# Goal of the exercise
Count the lines in the listing below that contain the string "بتواند", where case matters. Give only the number.

# Supplied data
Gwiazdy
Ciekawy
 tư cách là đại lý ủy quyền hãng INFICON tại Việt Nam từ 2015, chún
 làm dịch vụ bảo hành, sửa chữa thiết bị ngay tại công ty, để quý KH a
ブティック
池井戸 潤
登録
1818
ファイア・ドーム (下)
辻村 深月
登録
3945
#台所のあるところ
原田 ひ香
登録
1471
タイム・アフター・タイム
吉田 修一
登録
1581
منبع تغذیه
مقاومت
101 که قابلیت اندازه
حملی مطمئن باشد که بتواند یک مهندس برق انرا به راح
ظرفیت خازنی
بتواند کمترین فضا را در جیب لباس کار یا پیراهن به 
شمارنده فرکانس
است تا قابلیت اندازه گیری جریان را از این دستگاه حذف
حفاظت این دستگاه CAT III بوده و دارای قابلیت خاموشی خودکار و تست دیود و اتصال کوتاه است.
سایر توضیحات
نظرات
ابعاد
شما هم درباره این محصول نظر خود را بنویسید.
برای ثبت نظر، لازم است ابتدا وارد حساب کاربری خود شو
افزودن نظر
...
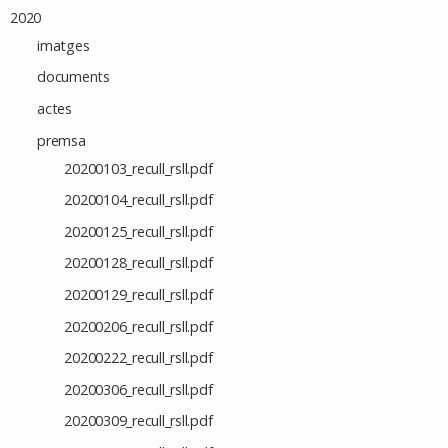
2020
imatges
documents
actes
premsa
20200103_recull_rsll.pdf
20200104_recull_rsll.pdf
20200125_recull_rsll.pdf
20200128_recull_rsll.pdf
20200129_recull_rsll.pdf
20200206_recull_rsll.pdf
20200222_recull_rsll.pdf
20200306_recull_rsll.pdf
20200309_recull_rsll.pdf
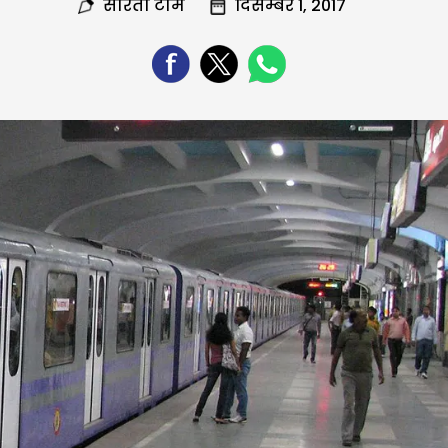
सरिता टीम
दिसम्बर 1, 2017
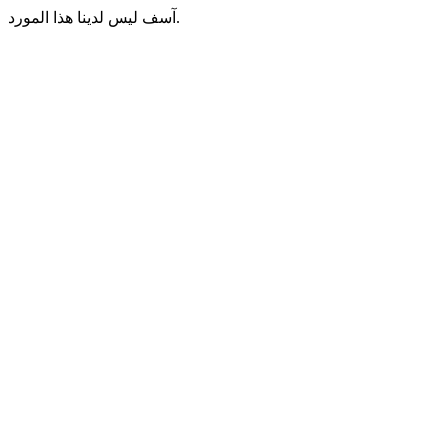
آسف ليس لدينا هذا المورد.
==
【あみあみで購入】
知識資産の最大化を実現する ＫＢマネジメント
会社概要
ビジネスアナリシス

# Written solution
2